• _Requisitos del ejercicio_
**1)** Contesta estas preguntas con datos de la noticia sobre el PDeCAT:
(a) ¿Qué partidos pactaron el informe de recomendaciones?
(b) ¿Cuántos puntos recoge ese informe?
(c) ¿Cuántas enmiendas registró el PDeCAT?
**2)** Sigue escribiendo la noticia sobre el PDeCAT a partir de su última frase.

• _Fragmento del documento_
━━━
Carles Campuzano, portvoz del PDeCAT
Carles Campuzano, portvoz del PDeCAT - EFE

El PDeCAT da marcha atrás en su intento de que se facilite la reestructuración de los partidos con deudas

La comisión para la auditoría de la calidad democrática, la lucha contra la corrupción y las reformas institucionales y legales del Congreso ha aprobado esta tarde un informe de recomendaciones sobre la finaancición de los partidos y su orgnización

MadridActualizado:

La comisión para la auditoría de la calidad democrática, la lucha contra la corrupción y las reformas institucionales y legales del Congreso ha aprobado esta tarde un informe de recomendaciones pactado la pasada semana por PSOE, Unidos Podemos y Ciudadanos al margen del resto de grupos. Una vez aprobado será elevado al pleno para su aprobación. Aunque su desarrollo acaba ahí y no es vinculante, el acuerdo de los tres partidos hace factible que las propuestas legislativas ulteriores puedan ser aprobadas.

El informe recoge 75 puntos en el que el más polémico fue la recomendación de que las primarias fuesen obligatorias para todos los partidos y que se habilitase algún mecanismo para que se sufragasen con dinero público. Aunque la propuesta también aborda cómo la regulación del crowdfunding, la reducción de los gastos del mailing en las campañas electorales y la reforma del Tribunal de Cuentas para aumentar su capacidad de control e investigación sobre las cuentas de los partidos y también poder imponer medidas coercitivas y sanciones.

En la sesión de hoy, los grupos han presentado sus enmiendas a ese informe. Y una de las más controvertidas la ha registrado el PDeCat. La formación independentista ha registrado doce enmiendas, aunque manifiesta «su conformidad con la mayor parte de la subcomisión». Entre ellas, los herederos de Convergencia i Uniò, iban a plantear que en la reforma de la financiación de los partidos políticos se «debe contemplar un plan extraordinario de medidas administrativas y financieras de apoyo a la reestructuración financiera de los partidos políticos, destinados a facilitar el ajuste estructural y presupuestarios de aquellos partidos que se encuentren en una situación de desequilibrio financiero, a causa de una significativa reducción de sus ingresos».
━━━
• _Extractos de datos_
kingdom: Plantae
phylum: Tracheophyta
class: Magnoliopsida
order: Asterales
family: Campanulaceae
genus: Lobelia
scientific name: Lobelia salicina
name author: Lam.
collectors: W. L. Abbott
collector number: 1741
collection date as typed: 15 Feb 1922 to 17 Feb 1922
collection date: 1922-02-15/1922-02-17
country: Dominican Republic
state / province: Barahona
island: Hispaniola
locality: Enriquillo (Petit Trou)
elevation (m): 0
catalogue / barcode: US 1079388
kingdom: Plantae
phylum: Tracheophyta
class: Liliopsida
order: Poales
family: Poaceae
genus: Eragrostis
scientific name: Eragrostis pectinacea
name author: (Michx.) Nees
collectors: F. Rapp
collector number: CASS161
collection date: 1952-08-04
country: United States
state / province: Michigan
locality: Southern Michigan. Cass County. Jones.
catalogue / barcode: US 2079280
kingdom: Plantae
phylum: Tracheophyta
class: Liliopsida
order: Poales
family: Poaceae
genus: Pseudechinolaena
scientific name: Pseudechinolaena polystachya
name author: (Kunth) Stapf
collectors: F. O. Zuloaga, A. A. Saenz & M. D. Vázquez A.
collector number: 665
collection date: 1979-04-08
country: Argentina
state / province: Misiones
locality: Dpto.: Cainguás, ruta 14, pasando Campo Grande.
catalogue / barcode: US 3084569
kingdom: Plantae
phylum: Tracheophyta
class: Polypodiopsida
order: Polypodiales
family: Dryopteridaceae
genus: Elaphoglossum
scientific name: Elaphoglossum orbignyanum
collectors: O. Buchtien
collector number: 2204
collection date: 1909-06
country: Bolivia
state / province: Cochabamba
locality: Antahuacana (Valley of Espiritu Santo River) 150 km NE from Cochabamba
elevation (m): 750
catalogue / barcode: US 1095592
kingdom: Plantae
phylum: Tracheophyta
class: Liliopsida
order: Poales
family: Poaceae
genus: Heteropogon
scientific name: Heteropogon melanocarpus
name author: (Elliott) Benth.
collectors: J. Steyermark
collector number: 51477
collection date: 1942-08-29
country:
━━━
• _Respuestas por tarea_
**1)**
(a) PSOE, Unidos Podemos y Ciudadanos.
(b) 75 puntos.
(c) Doce.

**2)**
Esta situación se ajusta como anillo al dedo a la situación de la formación catalana, que ha visto reducidos notablemente sus ingresos respecto a los que recibía CiU por la caída en sus resultados electorales. Convergencia está en proceso de venta de sus sedes. El antiguo partido sigue existiendo y tiene personalidad jurídica propia, pero el vínculo con el PDeCat es incuestionable, hasta el punto de que ocuparon la misma sede que hasta entonces ocupaba Convergencia.

Finalemente los independentistas han retirado esta enmienda en cuanto se les ha empezado a preguntar si iban presentar efectivamente esa enmiend. Fuentes de la formación han plntedo que se trataba de un «fallo», y que la enmienda «se habí colado» y que procedía de una antigua propuesta de CiU.

En otra de las enmiendas, relativas a los gastos del mailing en las campañas electorales, y que se subvencionan con fondos públicos, la formación independentista plantea que «deberían estudiarse mecanismos de compensación por los retrasos en la entrega de las subvenciones públicas correspondientes por parte de las Administraciones, considerando los mismos como gasto electoral».